AB ve BM'ye terör listesi eleştirisi
24 Ocak 2008Birleşmiş Milletler ve Avrupa Birliği, 11 Eylül 2001 saldırılarından sonra, teröre karıştıklarından şüphe edilen kişi ve kurumların yer aldığı “terör listeleri” hazırlamışlardı. Avrupa Konseyi Parlamenterler Meclisi Genel Kurulu'nda kabul edilen kararda söz konusu yöntem “anti demokratik” ve “keyfi” olarak nitelendirildi. Listeye tesadüfen alınan kişilerin hukuki haklarının bulunmaması kınandı.
Avrupa Konseyi Parlamenterler Meclisi'nin, terör listeleri uygulamasını incelemekle görevlendirdiği liberal milletvekili Dick Marty, raporunda terör listelerini sosyal ölüm olarak nitelendiriyor. Avrupa Konseyi'nin Raportörü İsviçreli hukukçu BM ve AB'ni hukuk dışılıkla suçluyor.
Avrupa Konseyi Parlamenterler Meclisi'nin kararında da kara listede bulunan kişi ve kuruluşların haklarını arayabilmek için gerekli mahkemelere başvurmalarına izin verilmesi ve mağdur oldukları anlaşıldığında tazminat alabilme haklarının garanti altına alınması isteniyor.
İnsan hakları ihlali
Hukukçular, terör listelerinin hiçbir hukuki ve parlamenter kontrolden geçmemesini eleştiriyor. Parlamenterler Meclisi üyeleri de, haklarında somut delil olmayan kişi ve kuruluşların kara listeye alınmasını kabul edilemez buluyor. Bu durum insan hakları ihlali olarak görülüyor ve hukuk devleti ilkelerine aykırı bulunuyor. Bu listelerde 100'den fazla İslami kuruluş ve 350 Müslümanın adı var.
Avrupa Konseyi Raportörü Dick Marty, bazı adayların altı yıldır listede olduğunu, suçlamalar kanıtlanamamasına rağmen hala listede tutulduklarını söylüyor. Bu durumun onlar için "sosyal ölüm" anlamına geldiğini belirten Dick Marty listede yer alanların "yaşamları boyunca elde ettikleri her şeyi kaybettiklerini" vurguluyor.
Parlamenterler Meclisi'nin Alman üyelerinden eski Adalet Bakanı Sabine Leutheusser Schnarrenberger de terör listelerinin hukuk devleti ilkelerine aykırı olduğu görüşünde.
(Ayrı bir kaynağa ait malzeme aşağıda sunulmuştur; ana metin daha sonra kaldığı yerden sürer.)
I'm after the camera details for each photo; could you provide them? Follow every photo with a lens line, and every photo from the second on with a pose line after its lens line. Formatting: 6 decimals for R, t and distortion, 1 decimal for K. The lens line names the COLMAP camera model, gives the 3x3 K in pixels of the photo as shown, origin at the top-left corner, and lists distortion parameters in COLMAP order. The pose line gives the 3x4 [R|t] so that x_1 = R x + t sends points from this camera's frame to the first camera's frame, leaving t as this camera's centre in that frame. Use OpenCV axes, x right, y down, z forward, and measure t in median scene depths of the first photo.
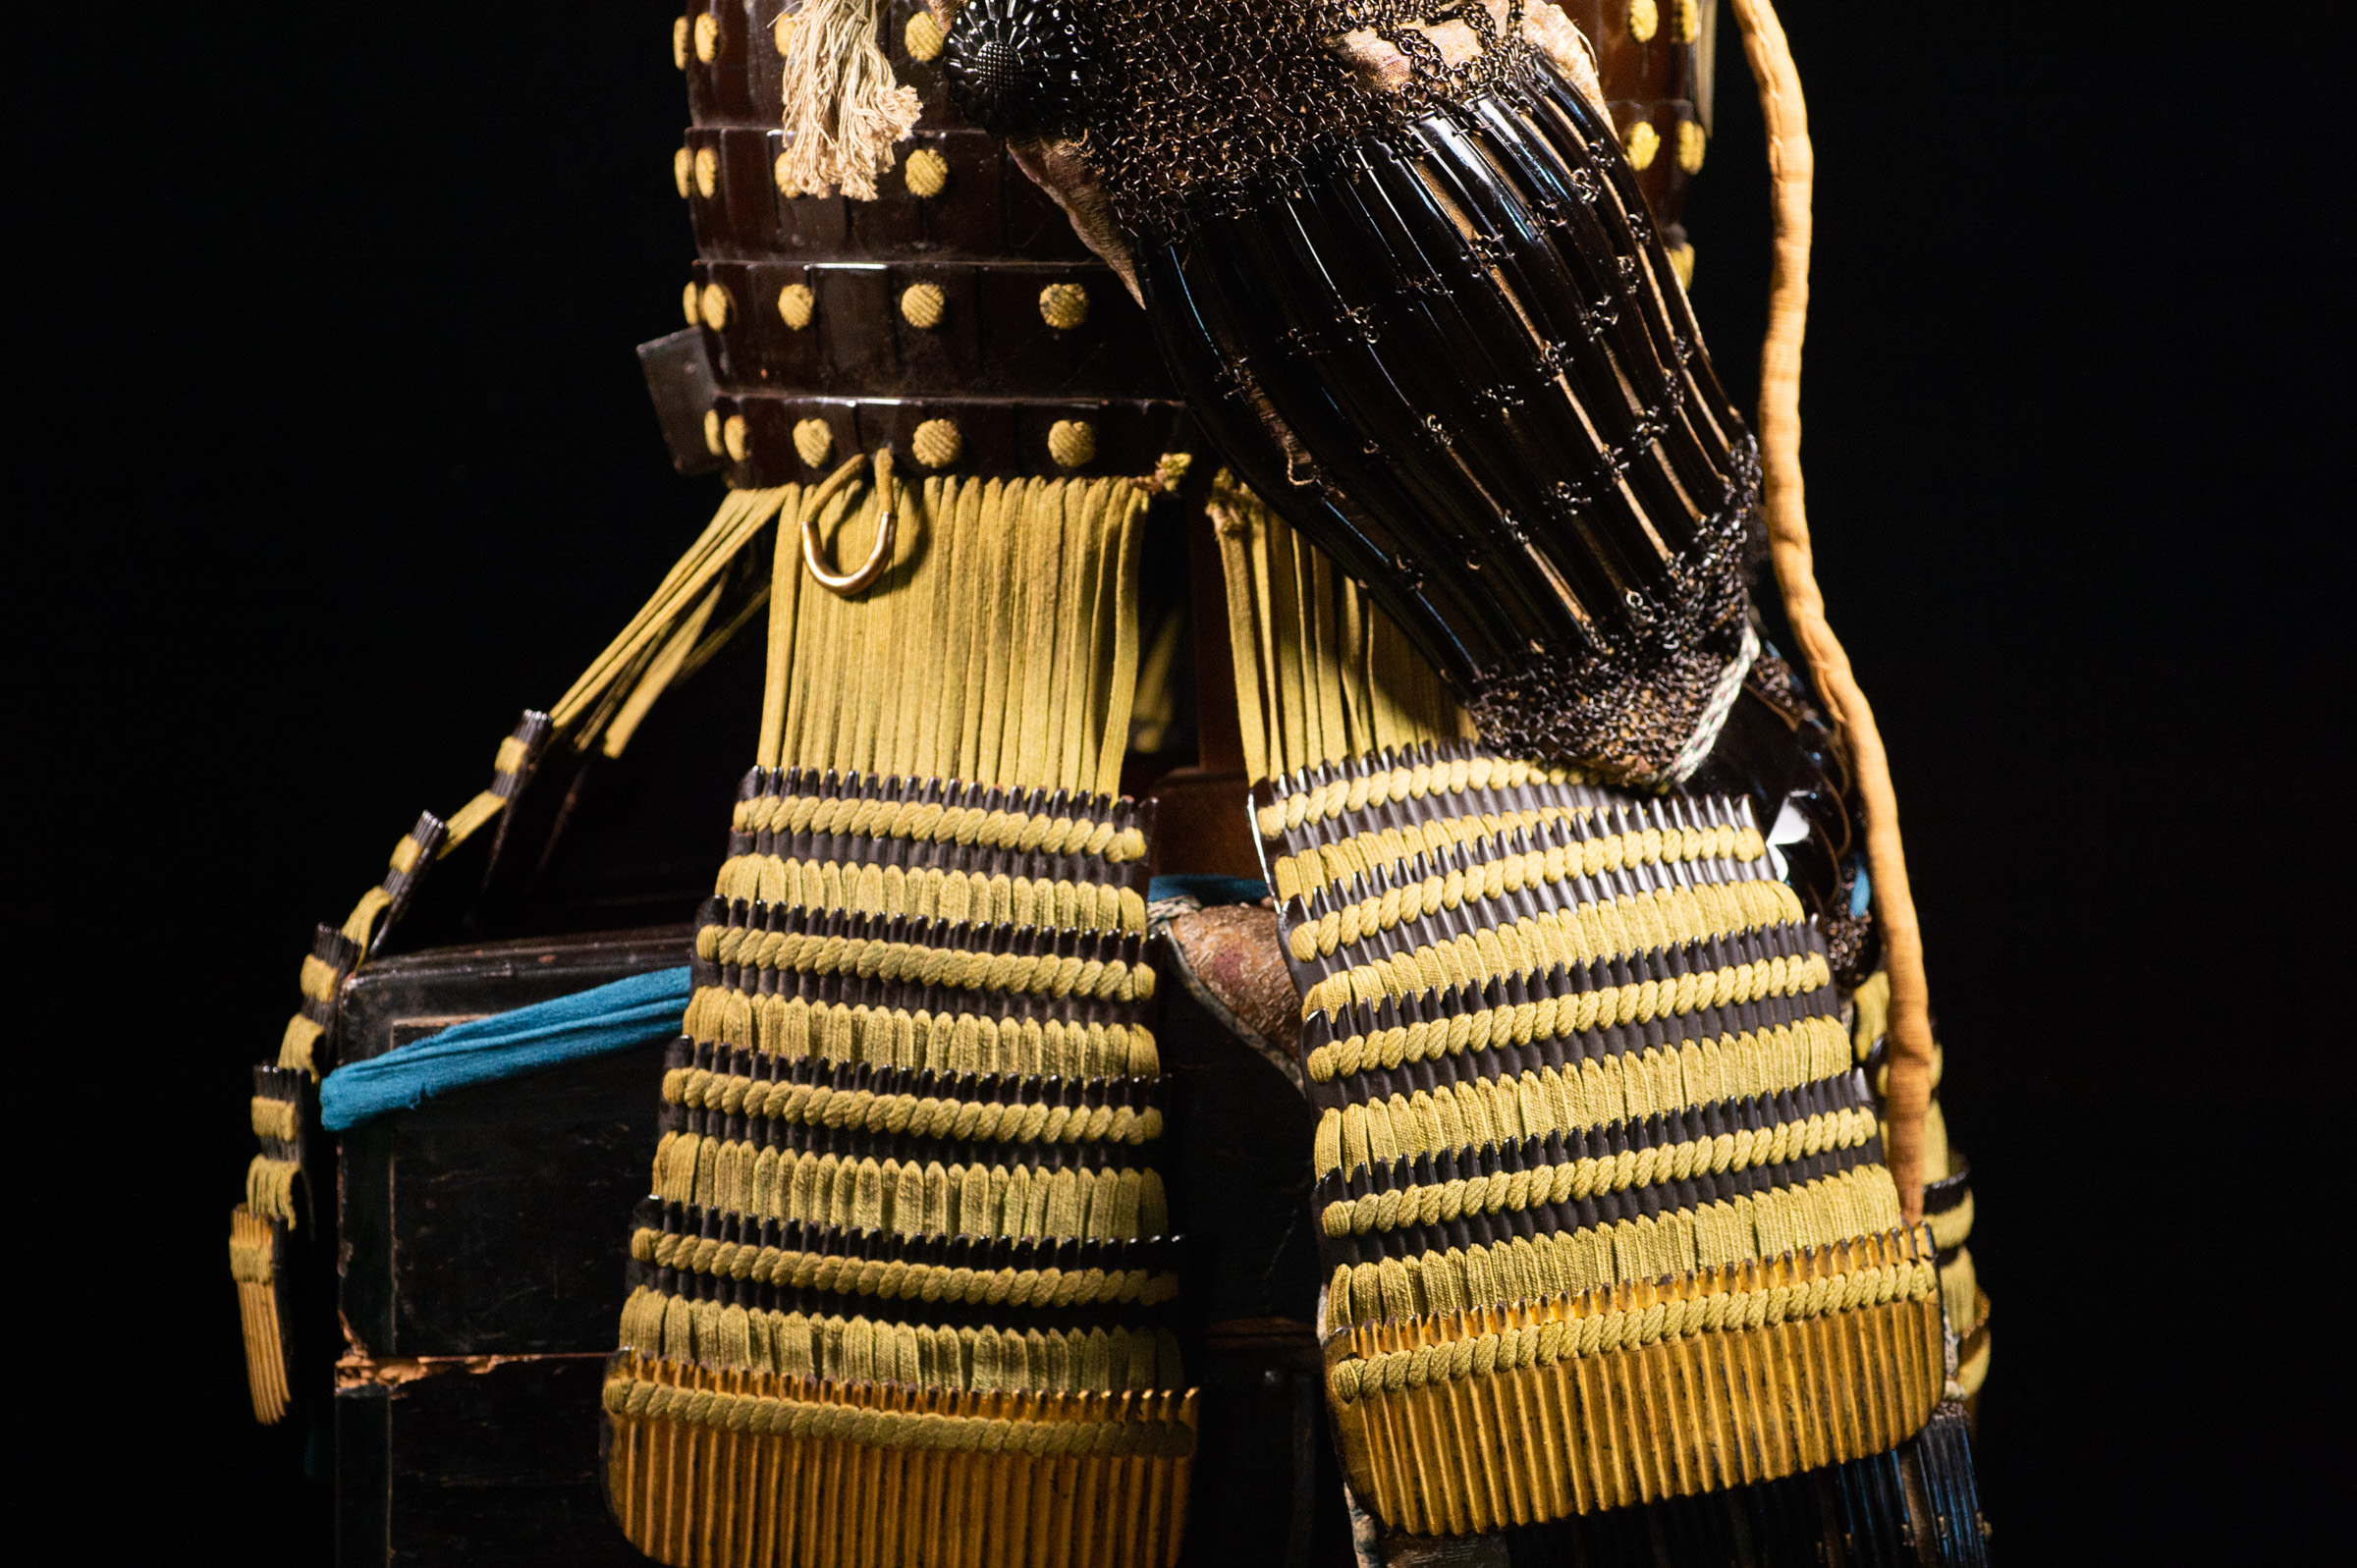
lens RADIAL K [[7375.0, 0, 1159.7], [0, 7375.0, 765.3], [0, 0, 1]] dist [0.320133, 1.172269]
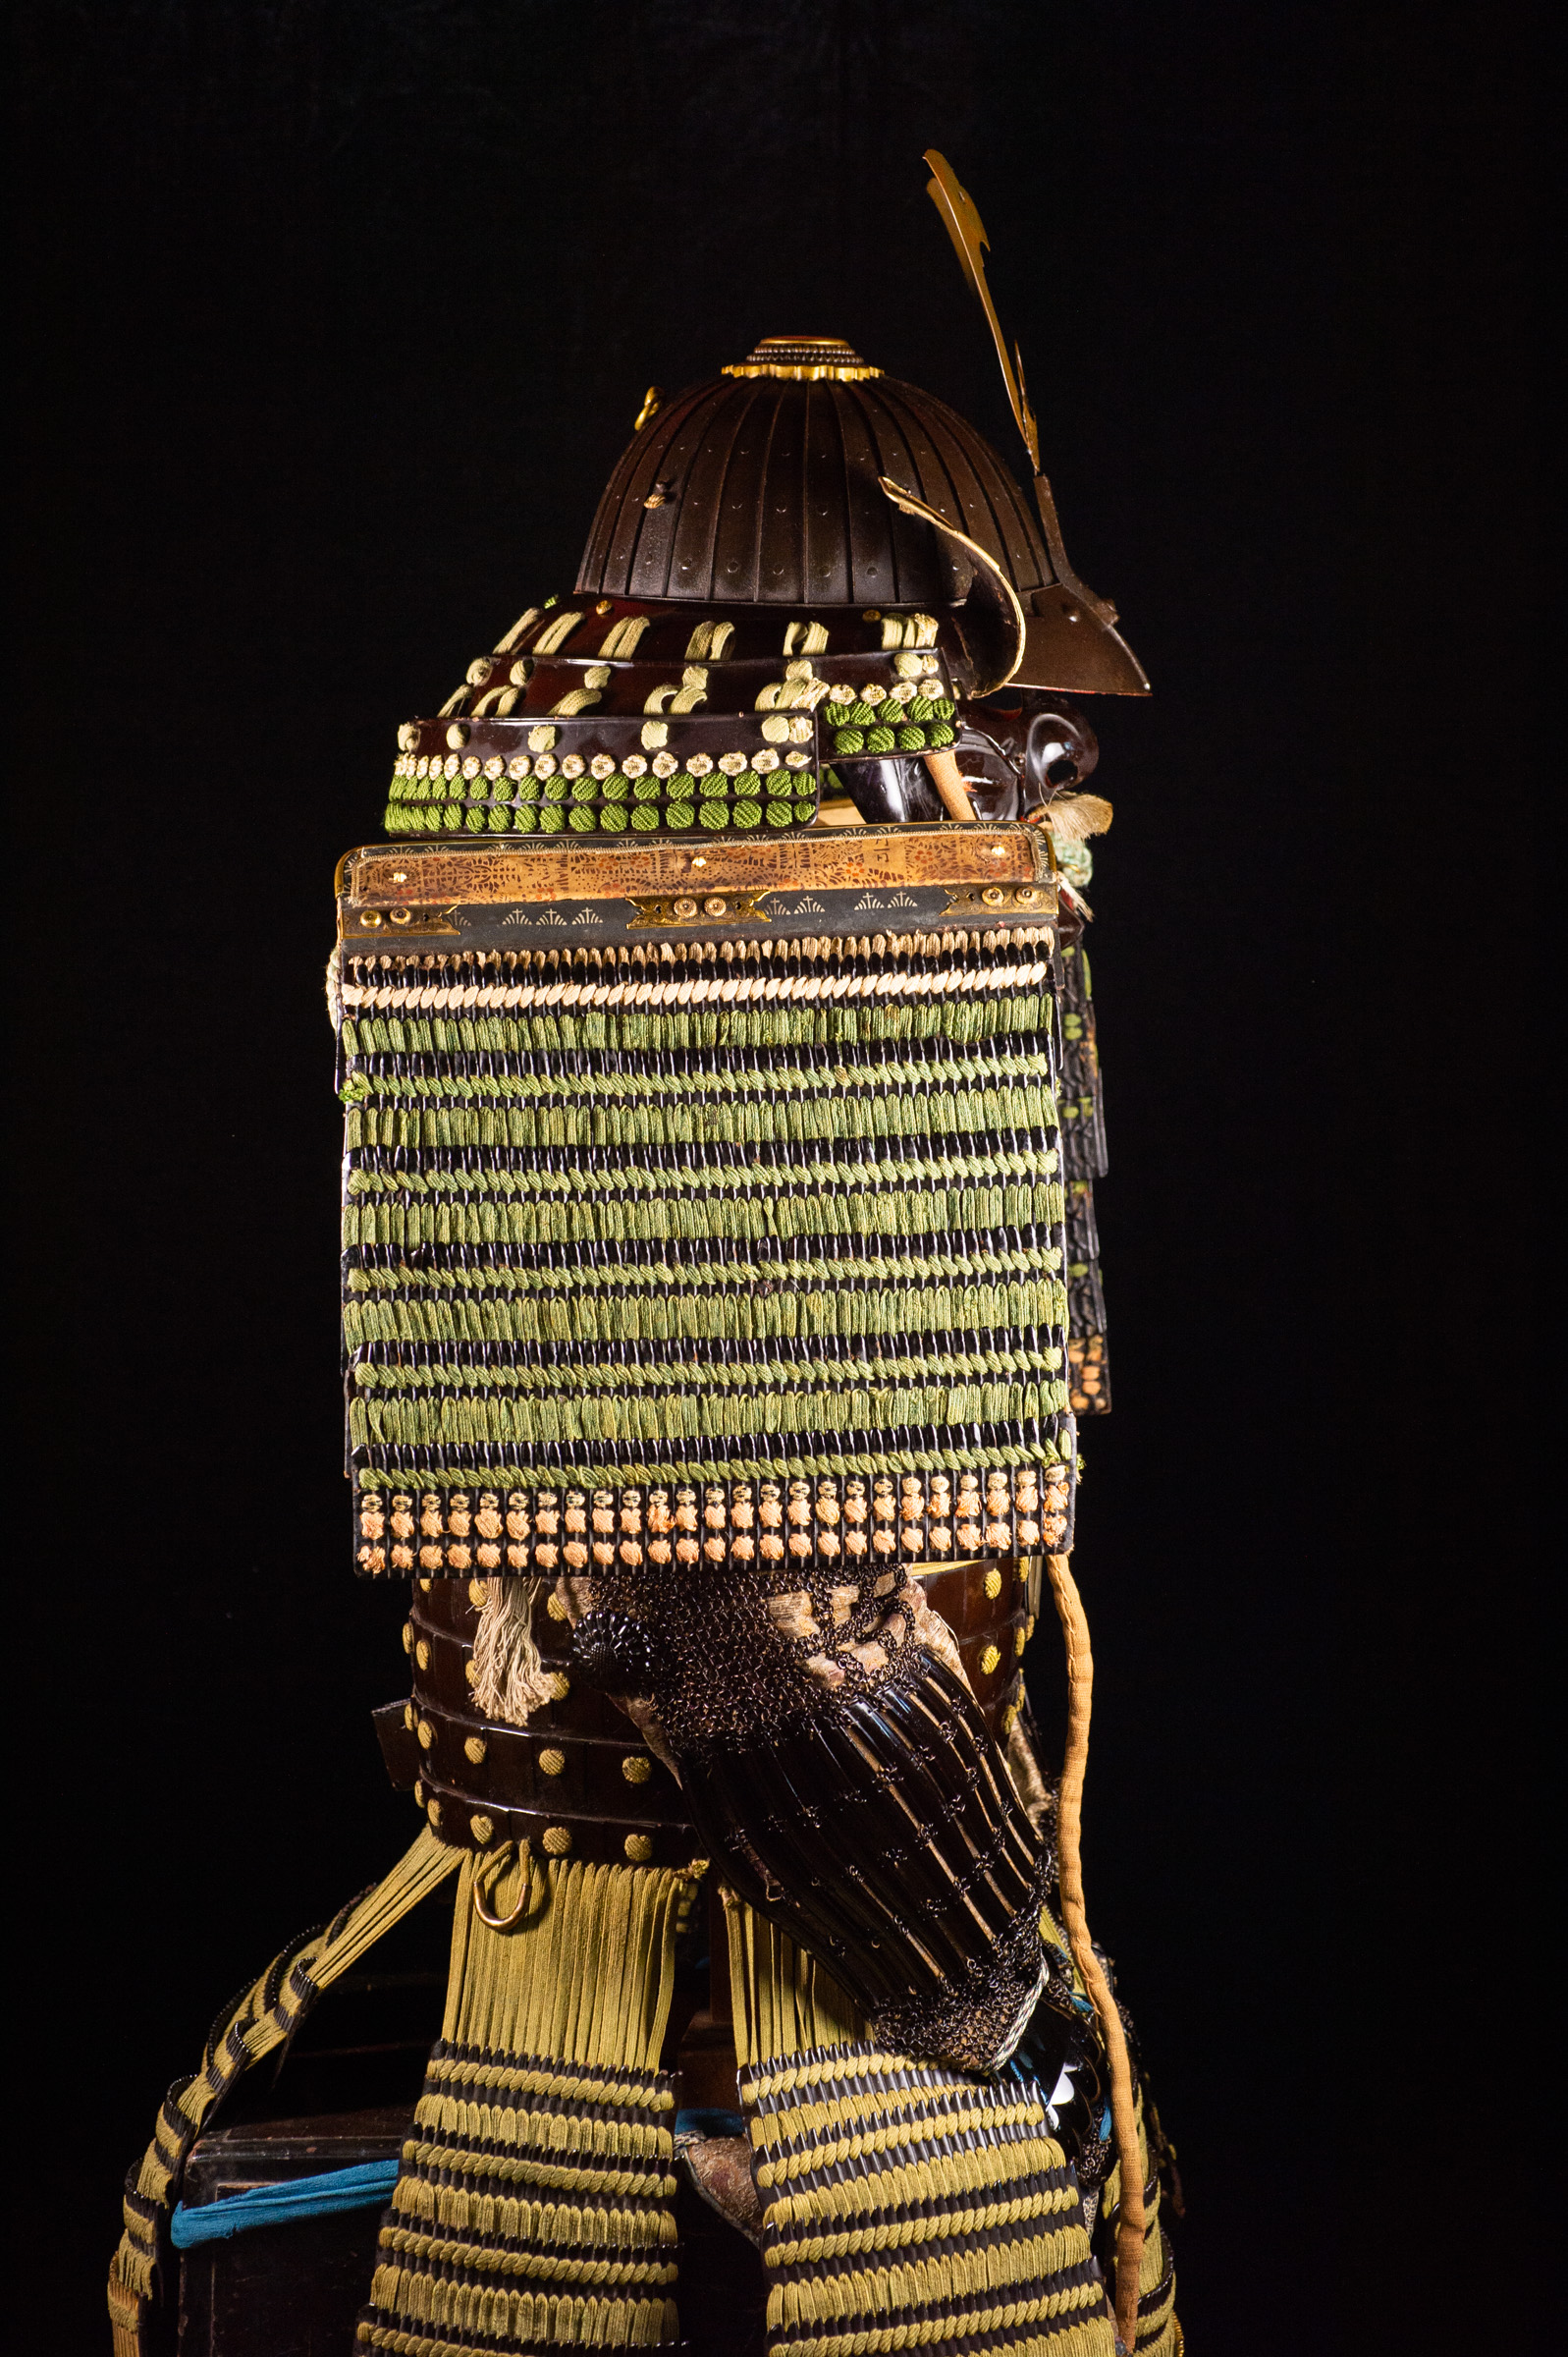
lens RADIAL K [[7375.0, 0, 779.2], [0, 7375.0, 1174.8], [0, 0, 1]] dist [0.320133, 1.172269]
pose [[0.999386, 0.034004, 0.008502, 0.000463], [-0.034381, 0.998207, 0.048993, -0.281429], [-0.006821, -0.049255, 0.998763, -0.664233]]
Leutheusser-Schnarrenberger "sanık, aksi kanıtlanana kadar suçsuzdur" ilkesinin tamamen göz ardı edildiğini belirtiyor.
Yusuf Nada'nın başına gelenler
Marty'nin raporunda yer alan örneklerden biri İsviçre'de yaşayan Mısırlı iş adamı Yusuf Nada. 76 yaşındaki Nada, Müslüman bir terör örgütünü desteklediği şüphesi ile listeye girmiş. Banka hesaplarına el konmuş, seyahat özgürlüğü kısıtlanmış. İsviçre'nin Tessin bölgesinde, İtalya'ya ait Campione'de oturan Yusuf Nada, "altı yıldır neredeyse ev hapsi yaşıyorum." diyor. Seyahat yasağı nedeniyle İtalya'ya ait Campione'den İsviçre'ye bile geçemeyen Mısırlı iş adamının El Kaide ile ilişkisi saptanamamış, ama Mısır'daki Müslüman Kardeşler örgütünün üyesi olması onun kara listeye girmesi için yetmiş. 60 yıldan beri Müslüman Kardeşler'in üyesi olduğunu belirten Nada, 20 yıl boyunca örgütün uluslararası ilişkiler sorumlusu olarak çalışmış. Mensubu olduğu örgütün şiddete karşı olduğunu İslam dininin de buna izin vermediğini söylüyor.
Şiddet yanlısı olmasa da bir islami gruba üye olması Yusuf Nada'nın kara listeye girmesinin nedeni. Ancak bu ayrıntı Dick Marty'nin raporunda yer almıyor, bu yüzden de bazı bağlantıları göz ardı etmekle suçlanıyor.